Nerve hyperexcitability: Your facial nerve may fire more than it should. Some scientists think hyperexcitability from other areas may cause MS facial twitching even if you don’t have a visible lesion in the pons of your brain stem.
How Do You Diagnose MS Facial Twitching?
Unlike other MS symptoms, continuous facial myokymia and hemifacial spasm may not be a sign of a new lesion.
Still, your doctor will want some new pictures of your brain to be sure. Updated MRI scans can give strong clues about whether your MS is well-controlled or you’re having a relapse.
You may also get a special nerve test. This is called an electromyography (EMG). It’ll measure the timing of your muscle spasms.

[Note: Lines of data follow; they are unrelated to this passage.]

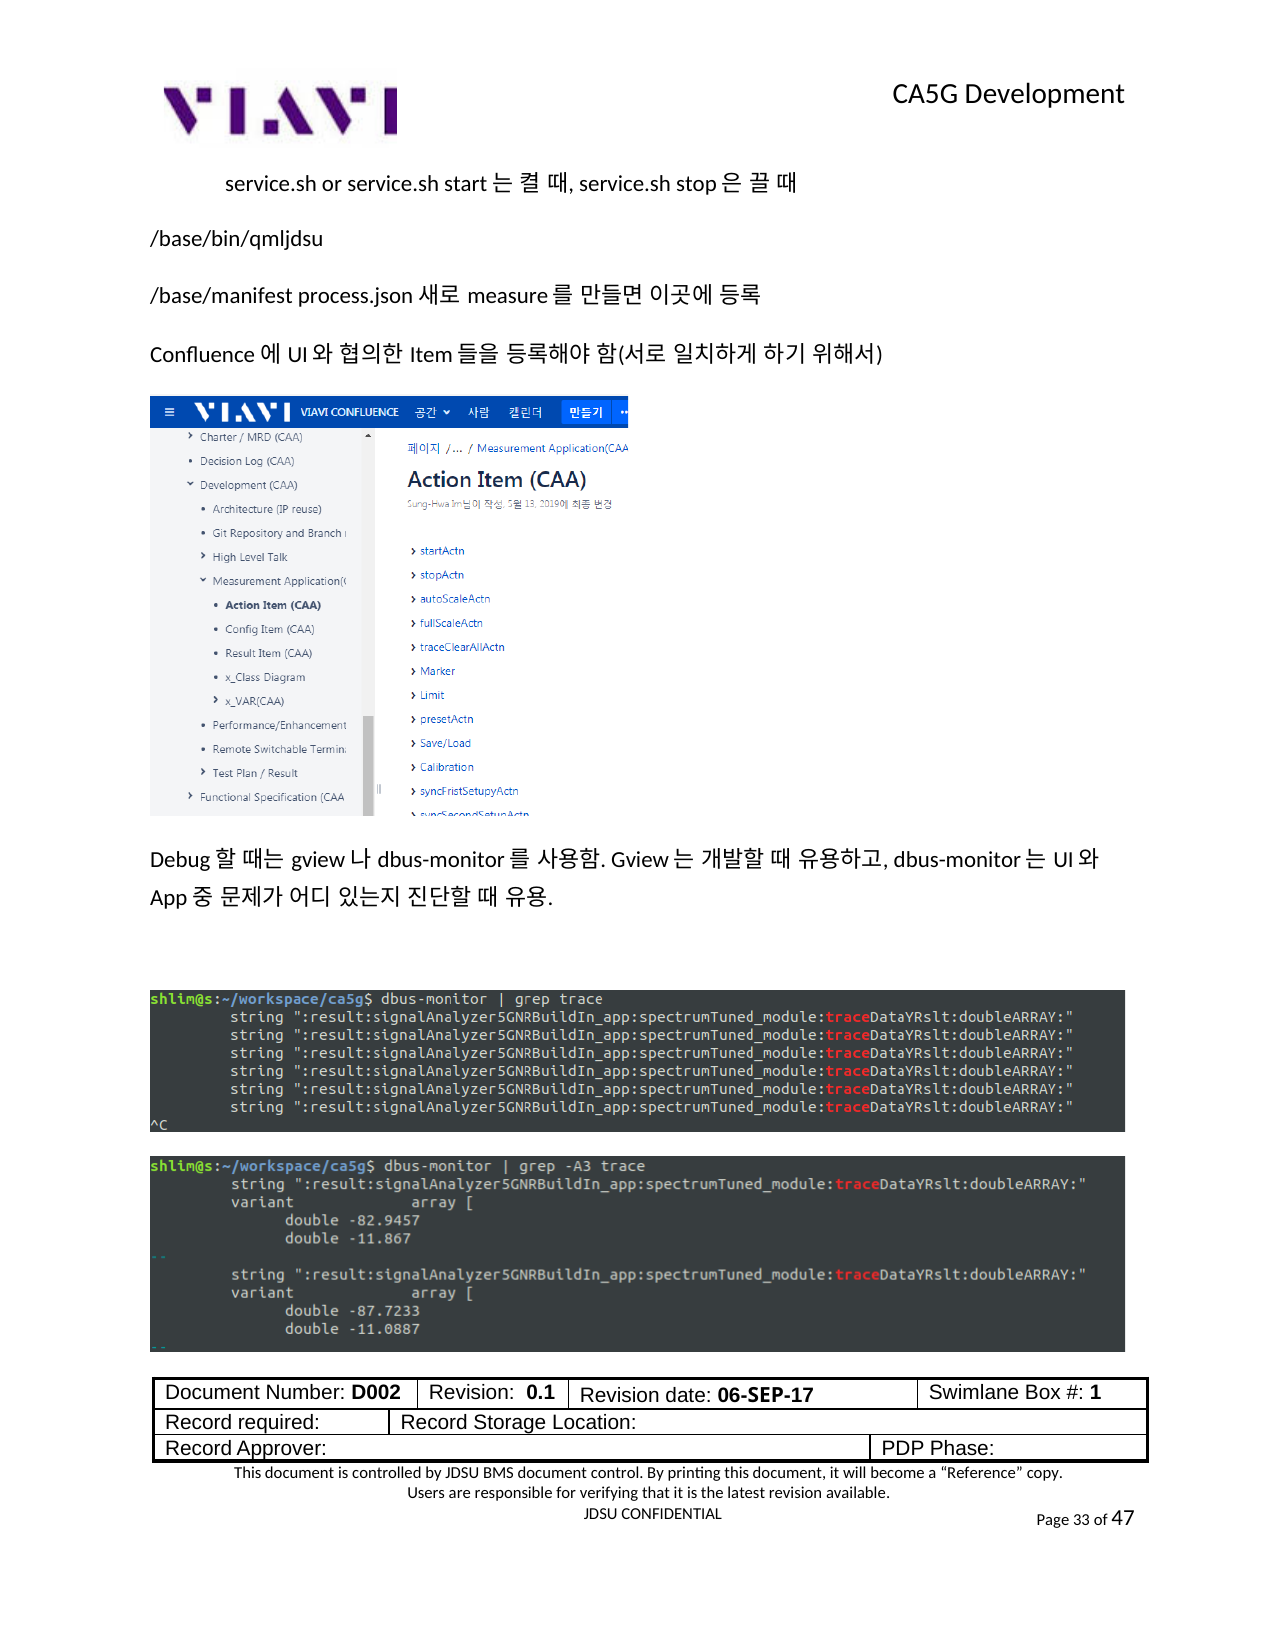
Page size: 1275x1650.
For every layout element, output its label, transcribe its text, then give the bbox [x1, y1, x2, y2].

picture [150, 394, 629, 816]
text /base/manifest process.json 새로 measure를 만들면 이곳에 등록 [150, 277, 1125, 310]
picture [150, 1156, 1125, 1352]
picture [150, 990, 1125, 1132]
text /base/bin/qmljdsu [150, 224, 1125, 252]
picture [162, 68, 397, 146]
text Debug할 때는 gview나 dbus-monitor를 사용함. Gview는 개발할 때 유용하고, dbus-monitor는 UI와 App 중 문제가 어디 있는지 진단할 때 유용. [150, 841, 1125, 912]
text Confluence에 UI와 협의한 Item들을 등록해야 함(서로 일치하게 하기 위해서) [150, 336, 1125, 369]
text service.sh or service.sh start는 켤 때, service.sh stop은 끌 때 [150, 165, 1125, 198]
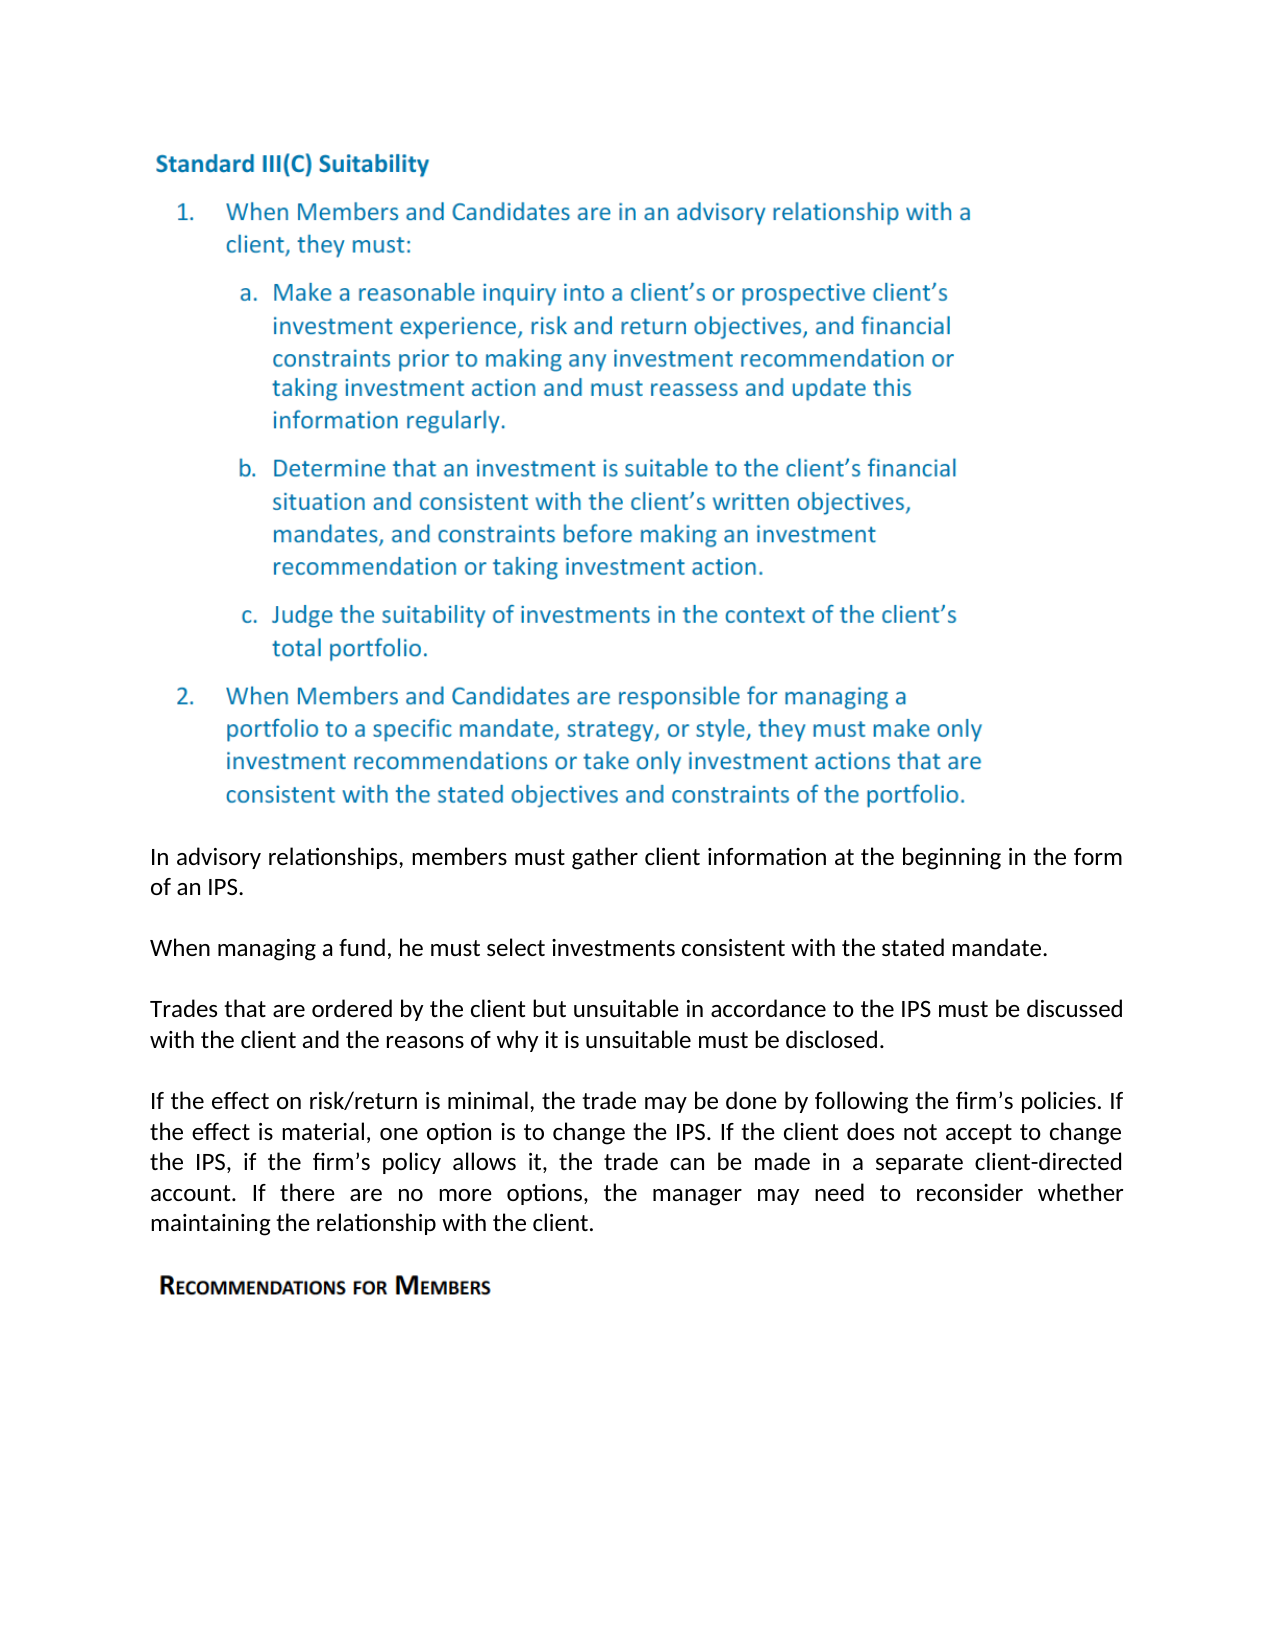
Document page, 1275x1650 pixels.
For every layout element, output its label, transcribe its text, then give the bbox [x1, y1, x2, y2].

text In advisory relationships, members must gather client information at the beginning in the form of an IPS. [150, 841, 1125, 902]
picture [150, 1268, 1046, 1304]
text If the effect on risk/return is minimal, the trade may be done by following the firm’s policies. If the effect is material, one option is to change the IPS. If the client does not accept to change the IPS, if the firm’s policy allows it, the trade can be made in a separate client-directed account. If there are no more options, the manager may need to reconsider whether maintaining the relationship with the client. [150, 1085, 1125, 1238]
picture [150, 150, 1001, 811]
text When managing a fund, he must select investments consistent with the stated mandate. [150, 932, 1125, 963]
text Trades that are ordered by the client but unsuitable in accordance to the IPS must be discussed with the client and the reasons of why it is unsuitable must be disclosed. [150, 993, 1125, 1054]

This is a good way to tell the difference between facial myokymia (short spasms) and hemifacial spasm (prolonged spasms).
Your doctor may order blood work or additional tests to rule out other health conditions. You can have facial twitching for many reasons unrelated to MS, including inflammation or infection.
Your facial twitches might be idiopathic. That means “there’s no real connection” to any medical issue, Stoll says.
Treatment for MS Facial Twitching
You may not need to do anything except wait. Facial twitching often resolves on its own after a few weeks or months. That’s especially true for facial myokymia, Tobin says.
MS-related hemifacial spasm also tends to ease over time. But it may take years. And some people may have these spasms for the rest of their life.
The good news is you can get help for your symptoms no matter how short or long they last.
Treatment for MS facial twitching includes:
Botox: Botulinum toxin can temporarily paralyze facial muscles. That’s how it gets rid of wrinkles. But it’s also the most effective way to stop serious facial twitches.
Botox can help people with hemifacial spasm “get their lives back,” Stoll says.
You’ll typically need shots every 3 months until your spasms stop. Ask your doctor to refer you to a neurologist who regularly treats hemifacial spasm. They’ll help you figure out when it’s safe to start and stop treatment.
Other medications: Your doctor may have you try other drug treatments. For mild facial twitching, that might include
Lifestyle changes: MS facial twitching isn’t your fault. “But it’s more likely to reappear with stress and fatigue,” Stoll says.
When to See Your Doctor
Random eyelid twitches are usually nothing to worry about.
But check in with your neurologist if other facial muscles start to spasm. Call them right away if your twitches are new and last for more than 24 hours. “That’s true for any symptom from multiple sclerosis,” Stoll says.
MS facial twitching usually goes away at some point. And when that happens, you may wonder: Will it come back?
“That’s a good question. I don’t think we really know,” Tobin says. “But if it’s gone for a week or two, then it’s probably gone.”